After that, you’ve got the smartphones in our hands—7 billion of them globally—and all of the data being collected not just visually, but from their GPS, gyroscope, and so much more. Next, the 21 billion internet-connected devices around today are projected to soon grow to 40 billion by 2030, according to Diamandis.

This is all used to build up to his main point. We are building a “planet-scale sensing organism,” as Diamandis says, and yet the average person has “no idea how big it’s already gotten.” In a few years, he believes we will soon enter a “trillion sensor world.”

What happens when everything is being monitored all the time in every conceivable way?  “When people know they’re being watched, they behave different, they behave better. And we now have hard data proving it,” Diamandis writes.

The millionaire venture capitalist points to studies on police body cameras, which he says prove his thesis. He believes that “transparency and disclosure measurably reduce corruption,” in his rather optimistic view of life in the future. Diamandis also refers to a recent podcast he did with the CEO of Planet Labs, Will Marshall, who goes a step further by arguing that not only does “transparency” [read: surveillance] drive accountability, it “reduces the probability of war.”

Diamandis hedges by the end of his post by acknowledging that “tools don’t have ethics” and a surveillance state can have downsides unless it’s a total surveillance state.

“The world I worry about isn’t the one where everyone is visible. It’s the one where the powerful can see everyone, while no one can see them. Transparency only builds trust when it points both ways,” he writes.

And he’s correct. But there is nothing about the technological world Diamandis envisions that turns the cameras on in the smoke-filled back rooms of the powerful. That’s a political problem that must be legislated, not one that solves itself with technology.

As TechCrunch notes, Diamandis isn’t the first wealthy person to go on about how great society can be when everything is being monitored. Billionaire Larry Ellison may have been the most shocking example in recent years when he said in 2024 that there would be mass “supervision” in the future.

“The police will be on their best behavior, because we’re constantly watching and recording everything that’s going on. Citizens will be on their best behavior because we are constantly recording and reporting everything that’s going on,” Ellison said.

The Oracle co-founder should know. His company was founded in 1977 as a CIA project. And he’s one of the many tech oligarchs currently jockeying for power in the U.S. government, along with guys like Elon Musk and Sam Altman.

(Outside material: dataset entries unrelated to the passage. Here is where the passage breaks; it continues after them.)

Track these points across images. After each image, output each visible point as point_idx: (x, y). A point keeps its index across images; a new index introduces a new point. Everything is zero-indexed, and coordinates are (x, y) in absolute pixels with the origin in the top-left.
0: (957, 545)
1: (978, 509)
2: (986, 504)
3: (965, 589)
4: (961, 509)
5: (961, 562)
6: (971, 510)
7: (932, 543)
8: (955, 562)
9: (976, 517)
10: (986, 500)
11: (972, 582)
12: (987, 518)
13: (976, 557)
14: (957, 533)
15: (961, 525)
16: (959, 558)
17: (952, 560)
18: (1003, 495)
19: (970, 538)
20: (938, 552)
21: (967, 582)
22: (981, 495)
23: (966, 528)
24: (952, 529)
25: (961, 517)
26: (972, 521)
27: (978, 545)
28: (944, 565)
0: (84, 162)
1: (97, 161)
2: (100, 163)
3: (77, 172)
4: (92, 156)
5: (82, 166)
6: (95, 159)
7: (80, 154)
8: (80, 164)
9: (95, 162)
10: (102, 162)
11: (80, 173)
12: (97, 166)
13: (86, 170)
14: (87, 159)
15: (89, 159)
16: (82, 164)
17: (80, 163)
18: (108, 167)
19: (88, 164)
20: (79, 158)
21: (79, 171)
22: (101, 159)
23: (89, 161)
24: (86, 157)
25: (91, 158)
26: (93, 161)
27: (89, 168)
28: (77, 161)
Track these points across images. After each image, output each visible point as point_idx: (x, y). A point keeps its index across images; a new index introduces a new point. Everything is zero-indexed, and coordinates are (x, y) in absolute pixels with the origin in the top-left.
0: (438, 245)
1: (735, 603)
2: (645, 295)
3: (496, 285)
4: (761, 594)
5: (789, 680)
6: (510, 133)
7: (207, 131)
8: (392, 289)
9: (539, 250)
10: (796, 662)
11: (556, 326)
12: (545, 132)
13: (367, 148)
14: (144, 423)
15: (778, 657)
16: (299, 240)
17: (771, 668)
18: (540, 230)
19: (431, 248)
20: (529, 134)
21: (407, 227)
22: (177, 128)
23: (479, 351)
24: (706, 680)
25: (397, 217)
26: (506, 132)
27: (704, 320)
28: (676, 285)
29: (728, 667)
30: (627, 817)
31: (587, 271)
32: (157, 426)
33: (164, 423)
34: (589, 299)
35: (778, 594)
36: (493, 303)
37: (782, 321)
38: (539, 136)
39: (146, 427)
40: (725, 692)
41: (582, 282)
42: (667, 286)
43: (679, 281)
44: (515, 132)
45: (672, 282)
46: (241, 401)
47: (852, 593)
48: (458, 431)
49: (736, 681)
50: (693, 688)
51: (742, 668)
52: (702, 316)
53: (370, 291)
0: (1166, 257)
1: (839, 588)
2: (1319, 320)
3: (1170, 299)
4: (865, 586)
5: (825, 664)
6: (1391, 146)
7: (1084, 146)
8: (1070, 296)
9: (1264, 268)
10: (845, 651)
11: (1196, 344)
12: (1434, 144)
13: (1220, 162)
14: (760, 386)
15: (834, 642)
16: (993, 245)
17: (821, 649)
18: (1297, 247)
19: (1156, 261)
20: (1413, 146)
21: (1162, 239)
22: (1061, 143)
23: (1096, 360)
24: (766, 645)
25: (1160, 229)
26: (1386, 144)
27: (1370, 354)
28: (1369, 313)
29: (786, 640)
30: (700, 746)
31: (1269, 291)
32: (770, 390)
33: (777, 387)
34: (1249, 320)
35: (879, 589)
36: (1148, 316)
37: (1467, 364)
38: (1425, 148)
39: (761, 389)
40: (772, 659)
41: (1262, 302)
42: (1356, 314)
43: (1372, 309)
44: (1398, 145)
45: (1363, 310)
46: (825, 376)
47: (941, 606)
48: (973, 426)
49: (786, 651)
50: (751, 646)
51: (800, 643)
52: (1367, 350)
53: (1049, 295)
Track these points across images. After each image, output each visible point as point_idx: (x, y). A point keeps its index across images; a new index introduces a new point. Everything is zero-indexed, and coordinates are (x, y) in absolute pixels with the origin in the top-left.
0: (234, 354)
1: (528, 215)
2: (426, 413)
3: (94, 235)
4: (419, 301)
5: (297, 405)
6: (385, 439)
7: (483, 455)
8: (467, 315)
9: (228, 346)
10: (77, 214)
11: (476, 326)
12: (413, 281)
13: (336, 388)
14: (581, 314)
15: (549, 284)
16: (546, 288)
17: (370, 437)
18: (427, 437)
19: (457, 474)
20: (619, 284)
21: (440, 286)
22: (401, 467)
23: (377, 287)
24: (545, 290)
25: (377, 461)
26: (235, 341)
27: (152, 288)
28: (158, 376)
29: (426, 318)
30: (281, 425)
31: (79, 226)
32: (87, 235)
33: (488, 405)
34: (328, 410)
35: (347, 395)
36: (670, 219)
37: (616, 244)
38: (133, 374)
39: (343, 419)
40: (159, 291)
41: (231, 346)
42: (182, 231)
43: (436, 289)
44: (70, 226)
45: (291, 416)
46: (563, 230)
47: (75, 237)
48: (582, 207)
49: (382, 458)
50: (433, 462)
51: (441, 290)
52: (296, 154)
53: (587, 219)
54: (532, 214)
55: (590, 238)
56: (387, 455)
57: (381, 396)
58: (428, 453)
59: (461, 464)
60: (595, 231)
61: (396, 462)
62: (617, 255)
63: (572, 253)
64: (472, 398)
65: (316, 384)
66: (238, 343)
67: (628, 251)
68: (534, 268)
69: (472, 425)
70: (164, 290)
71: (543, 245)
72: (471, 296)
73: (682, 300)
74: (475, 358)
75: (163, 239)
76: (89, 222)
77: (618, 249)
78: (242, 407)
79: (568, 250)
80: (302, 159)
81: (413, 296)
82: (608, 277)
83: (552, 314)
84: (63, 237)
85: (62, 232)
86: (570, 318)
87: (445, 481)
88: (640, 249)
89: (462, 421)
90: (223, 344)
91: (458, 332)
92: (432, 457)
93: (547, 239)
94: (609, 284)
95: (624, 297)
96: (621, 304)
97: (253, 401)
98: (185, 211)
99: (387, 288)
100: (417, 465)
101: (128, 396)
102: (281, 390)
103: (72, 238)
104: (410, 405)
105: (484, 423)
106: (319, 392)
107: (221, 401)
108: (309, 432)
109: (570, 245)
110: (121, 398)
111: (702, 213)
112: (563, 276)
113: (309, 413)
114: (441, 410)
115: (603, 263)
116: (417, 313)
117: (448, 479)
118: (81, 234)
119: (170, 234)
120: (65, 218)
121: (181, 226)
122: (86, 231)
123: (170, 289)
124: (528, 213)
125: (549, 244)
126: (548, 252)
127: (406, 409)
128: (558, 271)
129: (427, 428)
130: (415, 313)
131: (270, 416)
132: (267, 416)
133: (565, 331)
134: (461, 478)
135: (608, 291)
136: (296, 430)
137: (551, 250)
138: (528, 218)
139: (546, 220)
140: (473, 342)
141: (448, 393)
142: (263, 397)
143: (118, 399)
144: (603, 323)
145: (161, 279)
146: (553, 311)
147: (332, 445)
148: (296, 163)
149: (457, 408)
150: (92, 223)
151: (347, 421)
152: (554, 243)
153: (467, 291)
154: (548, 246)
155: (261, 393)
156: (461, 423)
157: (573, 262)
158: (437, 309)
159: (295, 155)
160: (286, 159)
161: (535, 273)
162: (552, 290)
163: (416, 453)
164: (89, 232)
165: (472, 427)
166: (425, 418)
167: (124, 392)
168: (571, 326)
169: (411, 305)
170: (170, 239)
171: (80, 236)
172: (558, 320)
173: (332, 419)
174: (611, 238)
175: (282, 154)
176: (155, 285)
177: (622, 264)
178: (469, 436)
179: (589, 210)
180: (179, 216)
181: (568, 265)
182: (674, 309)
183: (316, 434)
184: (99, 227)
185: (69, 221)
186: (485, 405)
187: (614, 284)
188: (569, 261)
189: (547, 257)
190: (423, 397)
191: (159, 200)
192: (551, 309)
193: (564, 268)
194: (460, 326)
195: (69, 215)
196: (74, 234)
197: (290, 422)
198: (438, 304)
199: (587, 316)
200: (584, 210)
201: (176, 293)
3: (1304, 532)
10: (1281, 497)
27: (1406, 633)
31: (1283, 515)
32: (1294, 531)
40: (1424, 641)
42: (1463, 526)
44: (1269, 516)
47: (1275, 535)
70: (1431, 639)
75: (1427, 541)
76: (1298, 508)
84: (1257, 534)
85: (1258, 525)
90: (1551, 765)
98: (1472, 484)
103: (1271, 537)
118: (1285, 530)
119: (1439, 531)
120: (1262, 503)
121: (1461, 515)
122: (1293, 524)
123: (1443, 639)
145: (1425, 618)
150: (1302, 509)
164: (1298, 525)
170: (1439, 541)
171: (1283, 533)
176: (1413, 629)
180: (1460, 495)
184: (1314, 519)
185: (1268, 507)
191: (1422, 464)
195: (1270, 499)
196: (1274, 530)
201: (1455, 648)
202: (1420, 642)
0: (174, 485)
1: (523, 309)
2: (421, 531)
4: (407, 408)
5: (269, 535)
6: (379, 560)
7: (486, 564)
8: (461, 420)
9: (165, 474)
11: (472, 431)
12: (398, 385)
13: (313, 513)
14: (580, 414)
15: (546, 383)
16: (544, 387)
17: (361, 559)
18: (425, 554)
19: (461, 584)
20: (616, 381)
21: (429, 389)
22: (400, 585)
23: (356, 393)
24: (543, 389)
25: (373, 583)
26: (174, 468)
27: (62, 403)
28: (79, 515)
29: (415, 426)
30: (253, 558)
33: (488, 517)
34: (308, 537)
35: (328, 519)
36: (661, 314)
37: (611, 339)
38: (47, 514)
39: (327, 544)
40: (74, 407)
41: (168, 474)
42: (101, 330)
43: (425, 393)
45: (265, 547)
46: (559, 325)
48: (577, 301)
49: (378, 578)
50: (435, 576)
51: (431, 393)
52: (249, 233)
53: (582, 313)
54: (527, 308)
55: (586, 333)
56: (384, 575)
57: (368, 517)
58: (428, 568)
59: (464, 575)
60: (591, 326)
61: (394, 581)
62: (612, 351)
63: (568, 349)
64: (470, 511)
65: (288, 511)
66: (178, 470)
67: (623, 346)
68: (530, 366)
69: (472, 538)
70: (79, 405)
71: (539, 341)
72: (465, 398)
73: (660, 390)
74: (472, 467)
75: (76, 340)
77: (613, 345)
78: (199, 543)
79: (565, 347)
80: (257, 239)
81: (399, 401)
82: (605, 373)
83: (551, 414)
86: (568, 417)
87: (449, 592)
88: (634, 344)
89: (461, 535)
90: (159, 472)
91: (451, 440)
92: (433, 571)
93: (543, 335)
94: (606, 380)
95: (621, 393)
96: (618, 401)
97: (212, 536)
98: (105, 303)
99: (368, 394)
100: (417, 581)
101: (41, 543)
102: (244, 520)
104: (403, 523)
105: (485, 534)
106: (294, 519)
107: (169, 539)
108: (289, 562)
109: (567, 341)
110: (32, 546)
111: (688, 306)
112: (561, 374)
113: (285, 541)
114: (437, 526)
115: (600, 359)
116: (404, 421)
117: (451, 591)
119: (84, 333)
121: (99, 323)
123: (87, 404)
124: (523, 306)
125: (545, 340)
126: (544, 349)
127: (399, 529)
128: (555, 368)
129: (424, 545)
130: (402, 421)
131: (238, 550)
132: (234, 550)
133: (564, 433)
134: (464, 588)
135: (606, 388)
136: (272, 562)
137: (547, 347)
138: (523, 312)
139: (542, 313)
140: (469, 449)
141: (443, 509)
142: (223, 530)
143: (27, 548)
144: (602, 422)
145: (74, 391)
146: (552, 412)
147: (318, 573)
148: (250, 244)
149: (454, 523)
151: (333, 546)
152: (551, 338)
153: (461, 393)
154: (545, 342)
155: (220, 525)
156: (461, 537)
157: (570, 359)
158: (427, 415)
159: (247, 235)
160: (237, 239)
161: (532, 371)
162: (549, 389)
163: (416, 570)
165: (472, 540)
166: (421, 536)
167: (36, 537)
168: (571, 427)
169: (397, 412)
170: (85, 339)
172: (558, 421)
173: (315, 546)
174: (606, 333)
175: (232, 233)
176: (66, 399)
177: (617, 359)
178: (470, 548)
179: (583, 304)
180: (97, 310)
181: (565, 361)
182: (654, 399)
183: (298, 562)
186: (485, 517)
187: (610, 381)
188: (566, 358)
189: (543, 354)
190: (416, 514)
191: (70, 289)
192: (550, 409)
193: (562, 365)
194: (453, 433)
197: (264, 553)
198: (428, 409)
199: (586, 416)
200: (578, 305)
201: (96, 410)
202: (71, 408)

All of these people know we’re not stupid. We understand that all of the cameras and sensors being deployed around the world are being used against us. But the goal is to position these as positive developments that will keep everyone well-behaved. And they make sure to throw in some comments about keeping an eye on police, whether it’s Diamandis talking about bodycams or Ellison insisting that AI will “report” on cops who act inappropriately.

Ring CEO Jamie Siminoff didn’t even bother talking about monitoring cops when he spoke to The Verge last year about how his product, coupled with AI, would eliminate crime within a year.

“I think that in most normal, average neighborhoods, with the right amount of technology — not too crazy — and with AI, that we can get very close to zero out crime. Get much closer to the mission than I ever thought,” Siminoff said at the time. “By the way, I don’t think it’s 10 years away. That’s in 12 to 24 months … maybe even within a year.”

Siminoff made that prediction in Oct. 2025. Hard to believe we’re just four months away from crime being eliminated. At least in “normal” neighborhoods.